- Input records
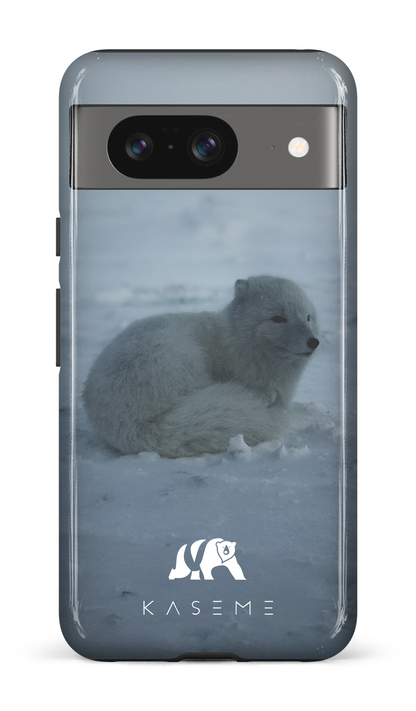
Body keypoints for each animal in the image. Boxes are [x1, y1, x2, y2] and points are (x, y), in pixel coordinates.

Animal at [83, 276, 319, 458]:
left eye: (307, 317)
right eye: (277, 318)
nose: (314, 342)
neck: (235, 342)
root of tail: (130, 426)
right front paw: (266, 395)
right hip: (178, 357)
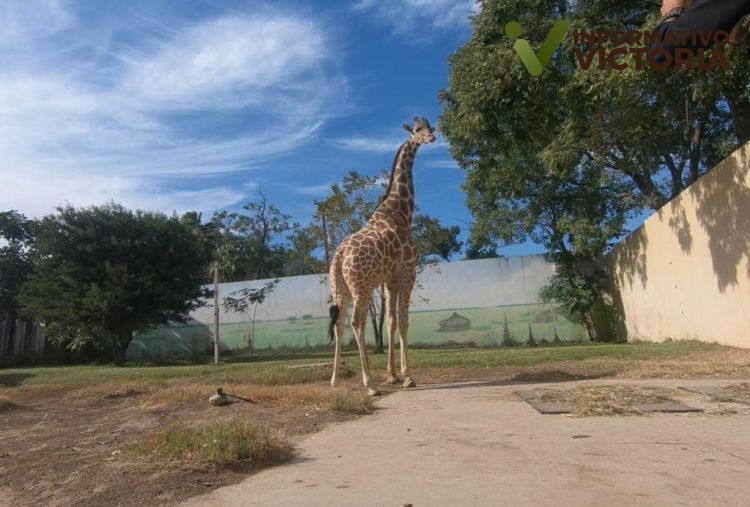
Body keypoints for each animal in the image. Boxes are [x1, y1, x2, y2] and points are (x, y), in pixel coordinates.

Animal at [328, 117, 436, 396]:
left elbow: (390, 322)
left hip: (340, 288)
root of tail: (339, 256)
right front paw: (407, 377)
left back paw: (334, 380)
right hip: (362, 286)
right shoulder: (408, 274)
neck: (401, 212)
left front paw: (393, 375)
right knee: (357, 322)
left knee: (340, 323)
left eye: (431, 126)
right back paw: (369, 384)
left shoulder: (390, 279)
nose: (432, 138)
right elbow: (405, 321)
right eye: (417, 129)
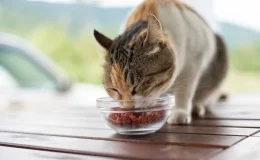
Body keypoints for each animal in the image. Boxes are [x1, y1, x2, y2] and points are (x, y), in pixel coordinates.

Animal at [93, 0, 228, 124]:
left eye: (137, 86)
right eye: (114, 89)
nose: (129, 108)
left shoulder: (194, 60)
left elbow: (185, 89)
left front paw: (180, 111)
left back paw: (197, 106)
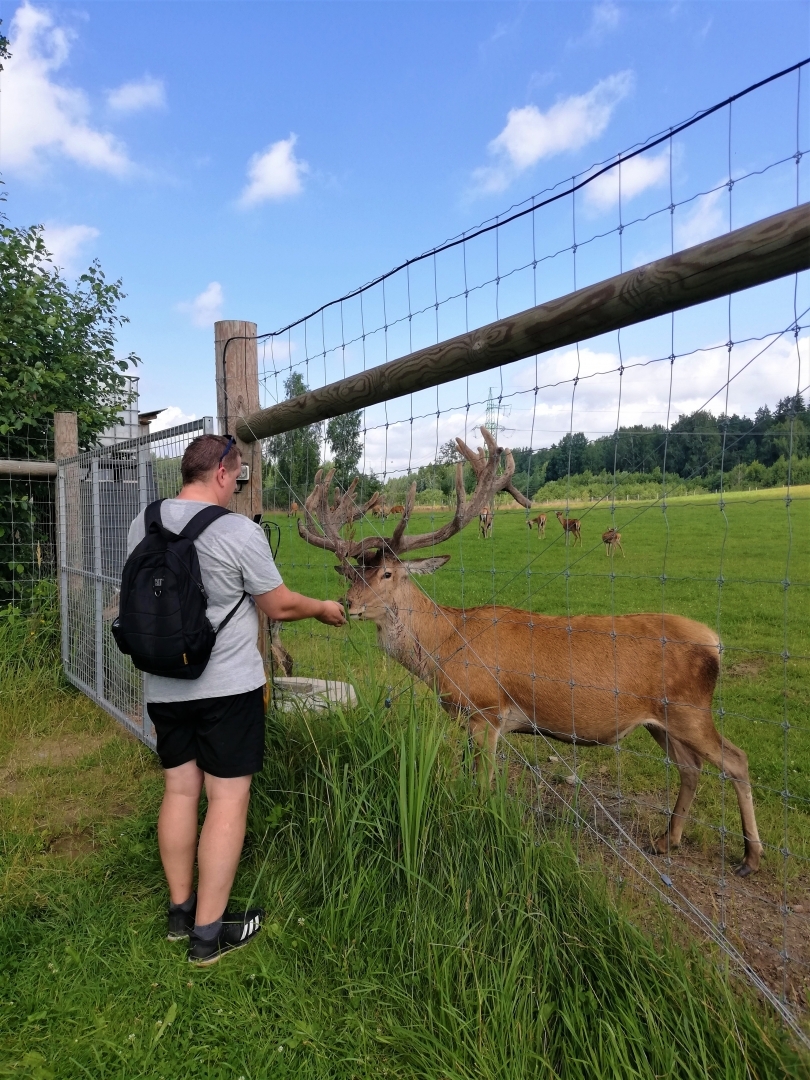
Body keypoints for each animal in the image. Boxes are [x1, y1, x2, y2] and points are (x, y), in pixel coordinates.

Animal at [295, 423, 760, 876]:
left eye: (388, 574)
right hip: (660, 720)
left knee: (736, 759)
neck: (444, 646)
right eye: (353, 573)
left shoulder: (486, 710)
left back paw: (749, 857)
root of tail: (714, 641)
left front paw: (480, 824)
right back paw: (668, 840)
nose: (347, 604)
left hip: (689, 707)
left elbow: (482, 786)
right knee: (690, 768)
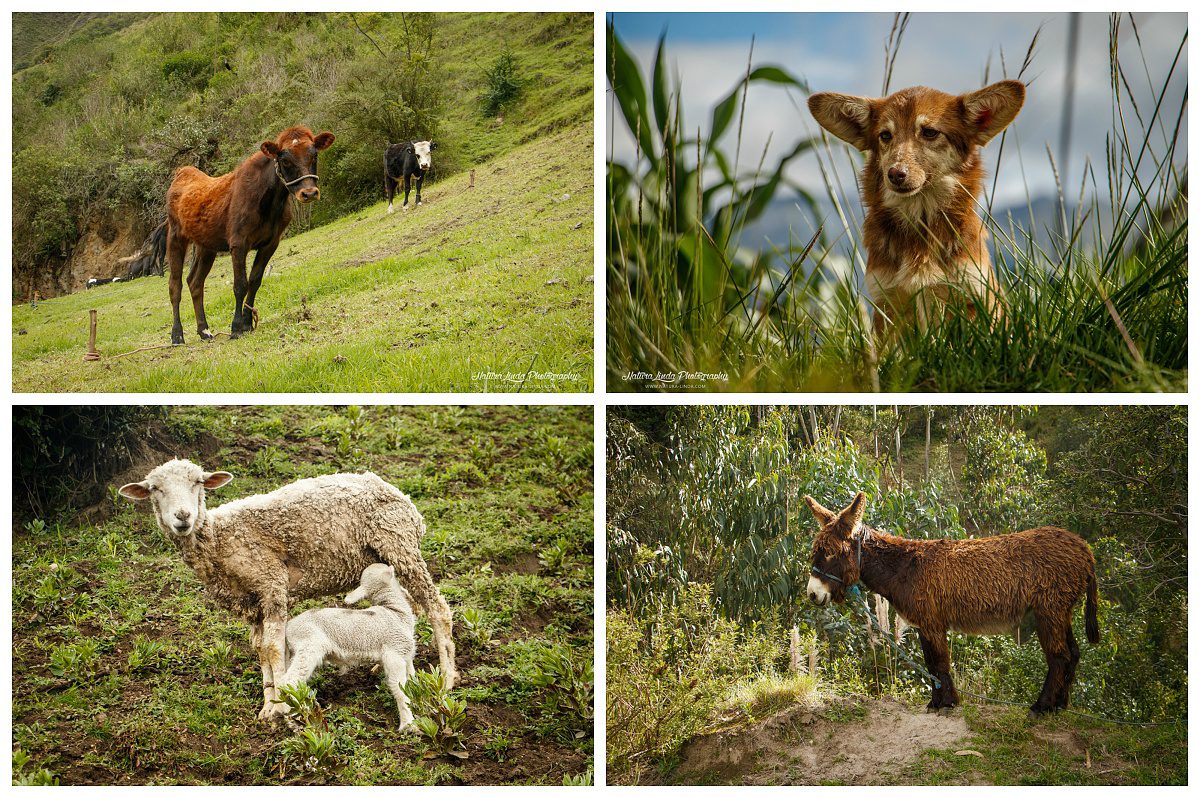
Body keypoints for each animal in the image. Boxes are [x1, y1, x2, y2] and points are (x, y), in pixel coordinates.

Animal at [164, 126, 333, 343]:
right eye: (284, 159)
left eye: (314, 155)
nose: (309, 193)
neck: (271, 203)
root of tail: (183, 171)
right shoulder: (238, 242)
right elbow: (240, 285)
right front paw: (236, 327)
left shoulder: (271, 242)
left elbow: (255, 281)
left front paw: (247, 323)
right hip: (175, 237)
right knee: (175, 286)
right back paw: (177, 335)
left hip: (206, 246)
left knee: (195, 282)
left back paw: (204, 330)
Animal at [278, 559, 420, 729]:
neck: (395, 611)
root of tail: (289, 626)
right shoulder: (394, 654)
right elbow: (399, 688)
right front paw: (408, 724)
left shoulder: (406, 654)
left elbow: (411, 680)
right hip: (308, 646)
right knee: (289, 680)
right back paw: (297, 712)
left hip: (296, 652)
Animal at [801, 494, 1099, 710]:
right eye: (815, 552)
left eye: (830, 553)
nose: (812, 594)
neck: (904, 567)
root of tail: (1084, 549)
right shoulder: (924, 624)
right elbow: (931, 663)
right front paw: (937, 702)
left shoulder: (932, 622)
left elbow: (940, 662)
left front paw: (947, 703)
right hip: (1060, 610)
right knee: (1073, 654)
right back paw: (1061, 705)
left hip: (1049, 610)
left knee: (1059, 656)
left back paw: (1042, 706)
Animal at [806, 83, 1022, 336]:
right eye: (885, 135)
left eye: (929, 132)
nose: (895, 174)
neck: (920, 217)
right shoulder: (886, 302)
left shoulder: (975, 294)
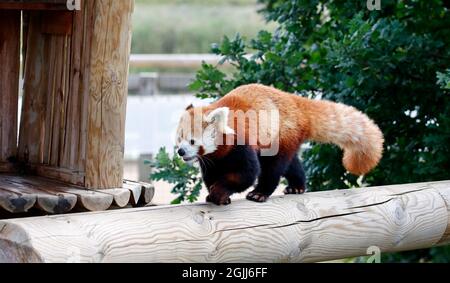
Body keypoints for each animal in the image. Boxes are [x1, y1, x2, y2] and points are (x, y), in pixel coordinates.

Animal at [176, 83, 384, 205]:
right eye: (179, 139)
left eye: (192, 141)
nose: (180, 151)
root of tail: (293, 101)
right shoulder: (215, 159)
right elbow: (211, 175)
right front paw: (213, 194)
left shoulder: (241, 144)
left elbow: (246, 174)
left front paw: (220, 192)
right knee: (292, 164)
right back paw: (297, 186)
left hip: (281, 135)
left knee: (273, 168)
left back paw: (260, 193)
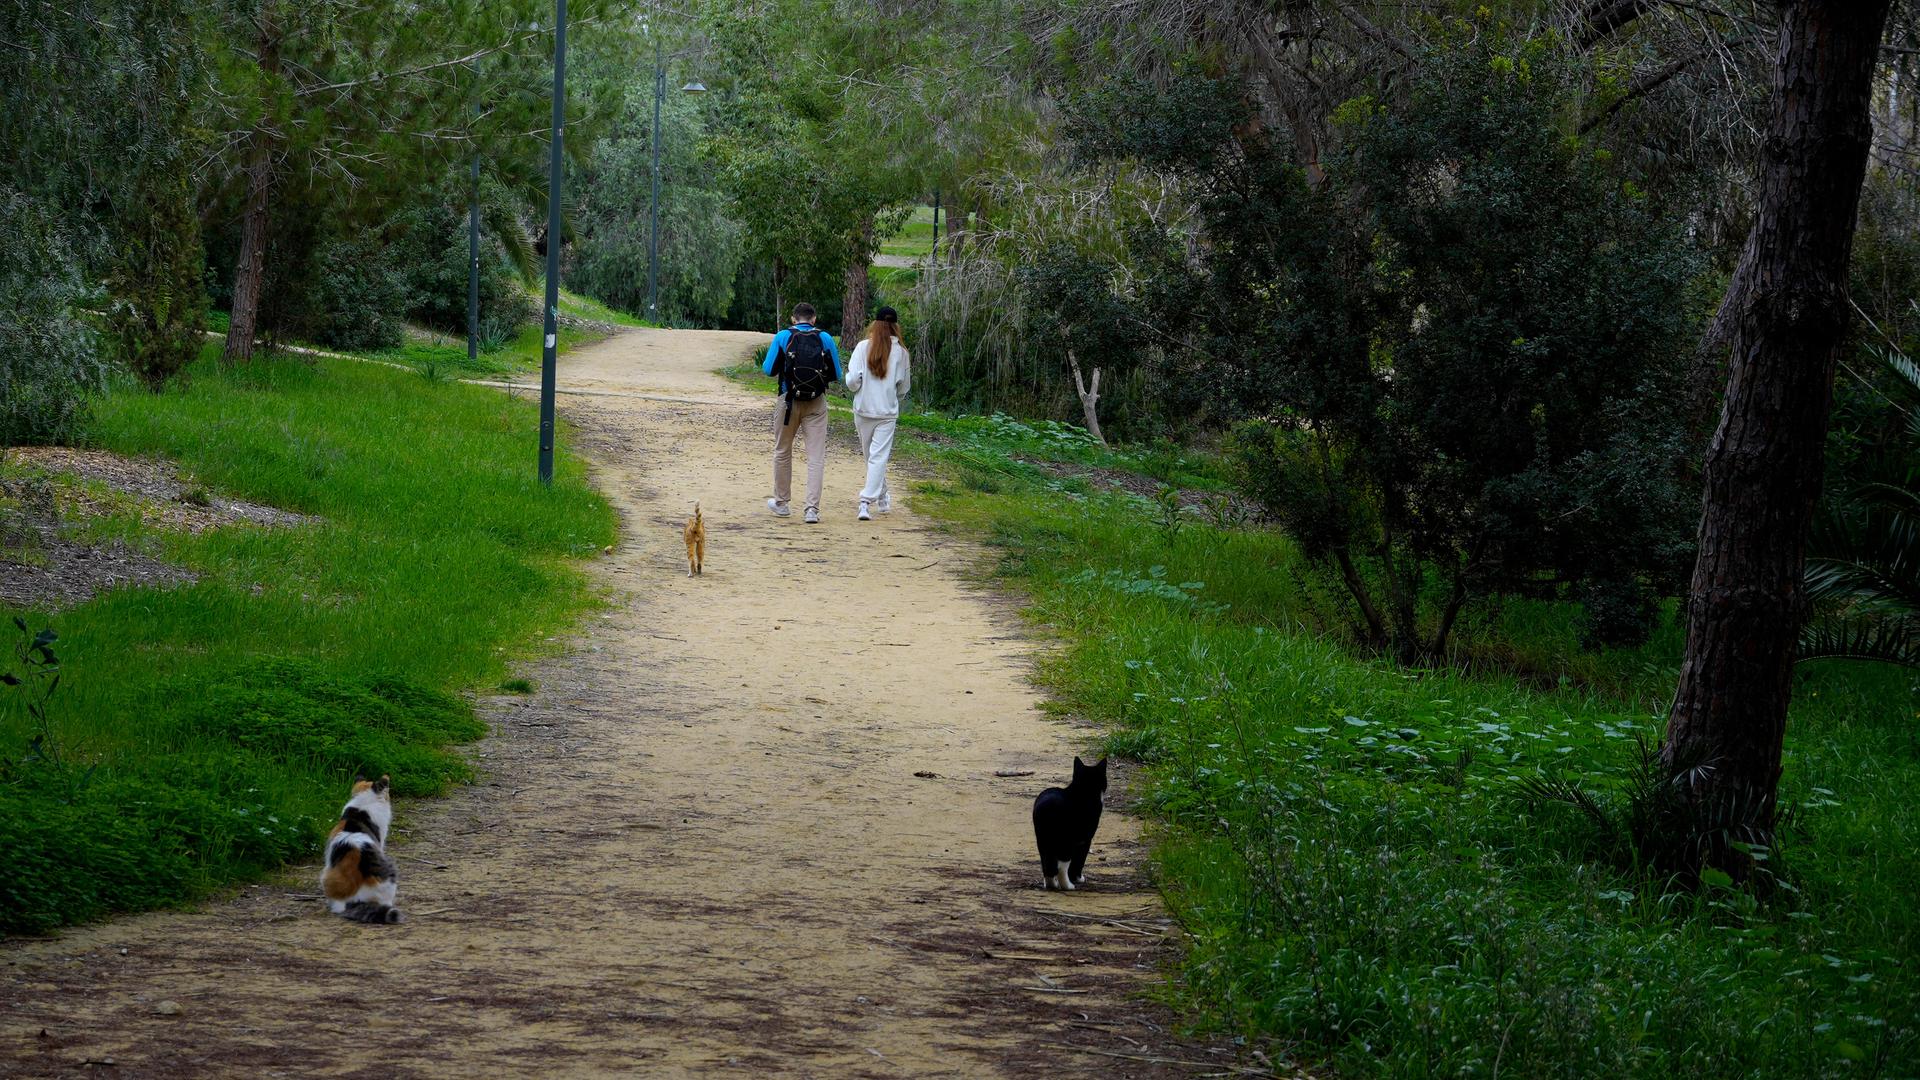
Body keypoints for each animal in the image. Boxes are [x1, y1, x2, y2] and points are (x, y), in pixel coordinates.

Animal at [1029, 753, 1105, 887]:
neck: (1084, 791)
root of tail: (1048, 807)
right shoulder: (1085, 840)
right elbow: (1079, 861)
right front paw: (1078, 878)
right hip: (1066, 840)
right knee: (1062, 865)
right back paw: (1068, 886)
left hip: (1043, 840)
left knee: (1048, 864)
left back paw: (1051, 885)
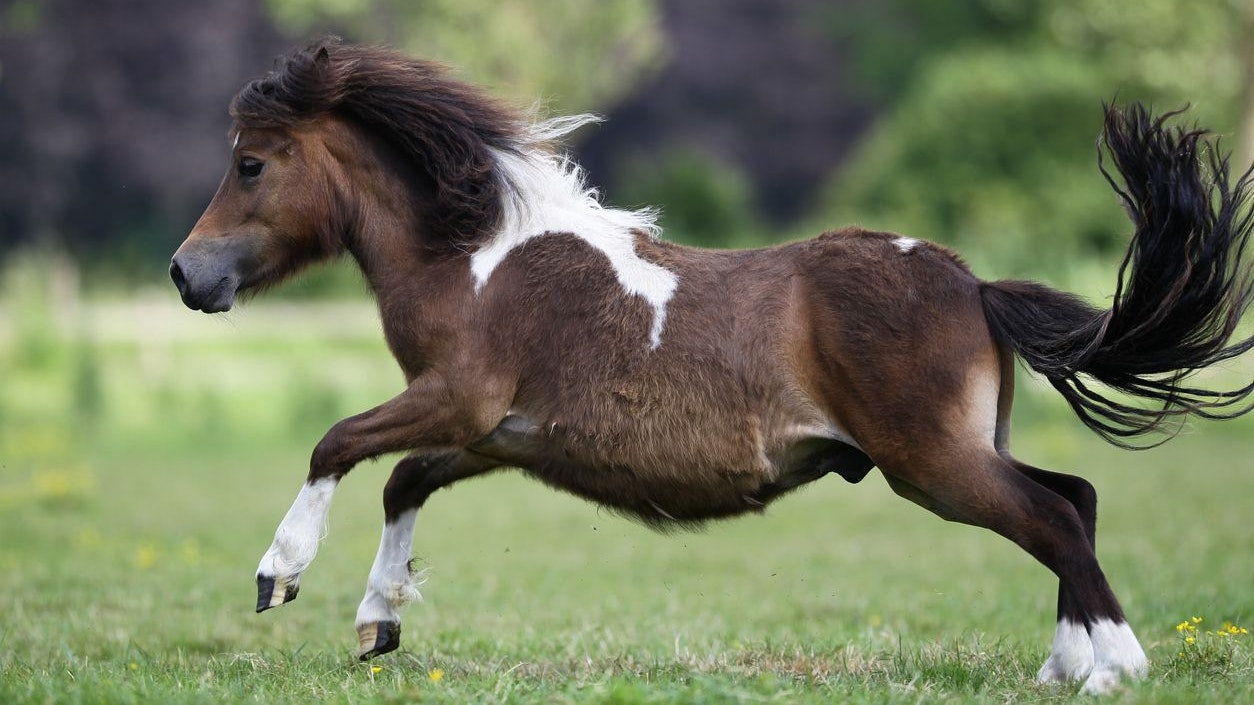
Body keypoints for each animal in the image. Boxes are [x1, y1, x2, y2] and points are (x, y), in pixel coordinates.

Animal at [169, 41, 1254, 695]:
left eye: (252, 163)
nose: (187, 274)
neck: (476, 256)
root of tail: (974, 283)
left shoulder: (457, 399)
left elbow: (335, 443)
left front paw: (280, 575)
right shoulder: (495, 434)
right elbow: (400, 479)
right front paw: (377, 622)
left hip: (934, 466)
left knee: (1056, 517)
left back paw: (1112, 666)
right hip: (961, 451)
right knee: (1076, 498)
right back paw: (1065, 666)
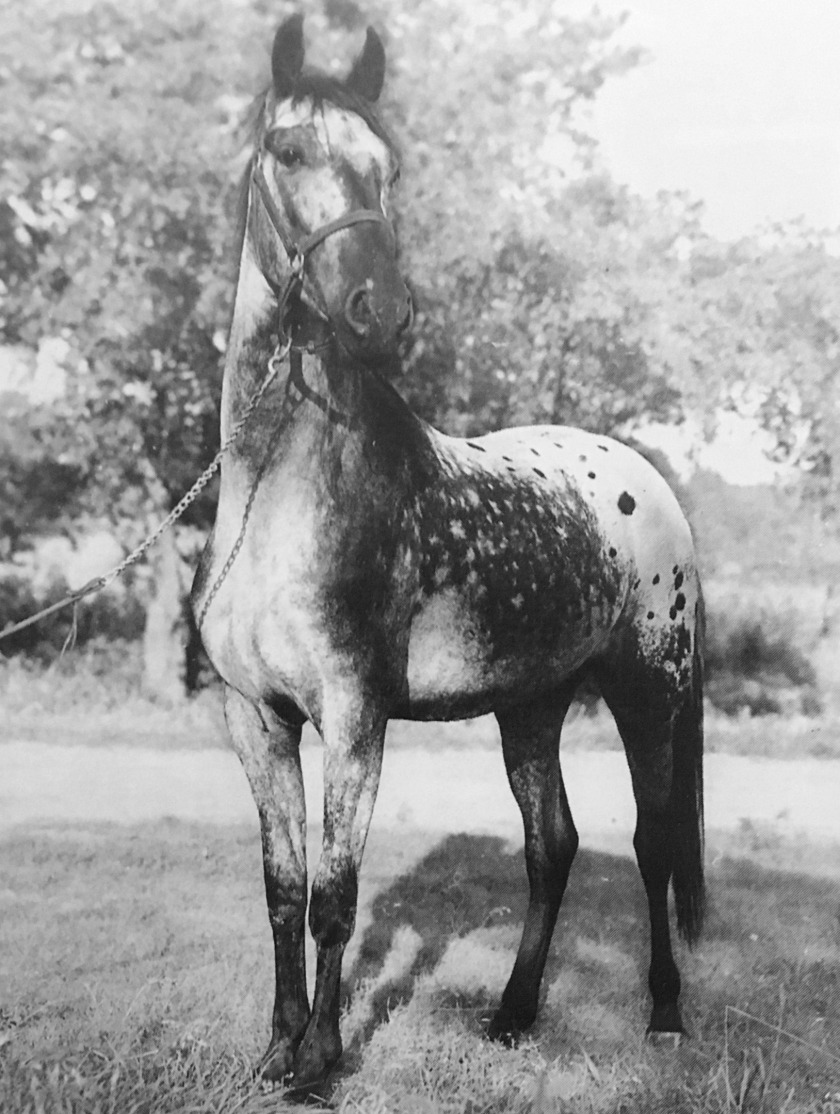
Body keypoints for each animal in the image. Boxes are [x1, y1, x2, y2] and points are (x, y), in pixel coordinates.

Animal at [191, 15, 704, 1090]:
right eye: (287, 151)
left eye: (391, 167)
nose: (378, 311)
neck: (277, 496)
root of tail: (648, 483)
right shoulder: (257, 720)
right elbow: (282, 887)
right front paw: (275, 1048)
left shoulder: (355, 717)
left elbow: (336, 894)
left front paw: (321, 1062)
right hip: (533, 705)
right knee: (553, 844)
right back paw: (512, 1013)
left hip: (648, 694)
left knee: (652, 844)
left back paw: (665, 1015)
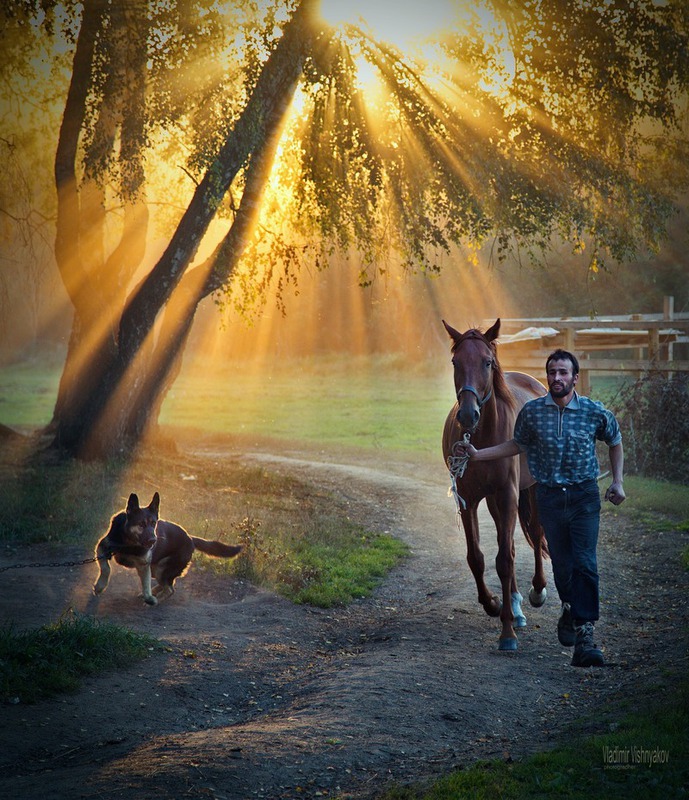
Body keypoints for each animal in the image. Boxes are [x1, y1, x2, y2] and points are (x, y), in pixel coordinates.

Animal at [92, 490, 241, 604]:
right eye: (141, 524)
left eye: (154, 523)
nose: (153, 540)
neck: (129, 543)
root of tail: (190, 539)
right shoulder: (102, 548)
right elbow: (106, 569)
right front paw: (100, 586)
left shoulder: (143, 565)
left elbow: (146, 584)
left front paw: (149, 597)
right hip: (155, 568)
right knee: (167, 585)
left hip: (160, 569)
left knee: (170, 589)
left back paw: (157, 599)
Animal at [440, 318, 548, 648]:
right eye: (455, 362)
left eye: (487, 362)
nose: (468, 414)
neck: (485, 434)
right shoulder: (468, 499)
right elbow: (477, 557)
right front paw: (493, 604)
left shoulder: (508, 494)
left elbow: (505, 559)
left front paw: (507, 632)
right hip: (494, 501)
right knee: (507, 540)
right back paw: (514, 604)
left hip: (529, 490)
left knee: (535, 533)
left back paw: (537, 591)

- About this exercise
Work through the records above. Copy every line with the string "neck".

- Completed exercise
neck: (235, 342)
neck: (401, 212)
neck: (444, 646)
neck: (271, 203)
neck: (395, 611)
neck: (904, 567)
neck: (920, 217)
neck: (1084, 791)
neck: (476, 256)
neck: (277, 496)
neck: (129, 543)
neck: (485, 434)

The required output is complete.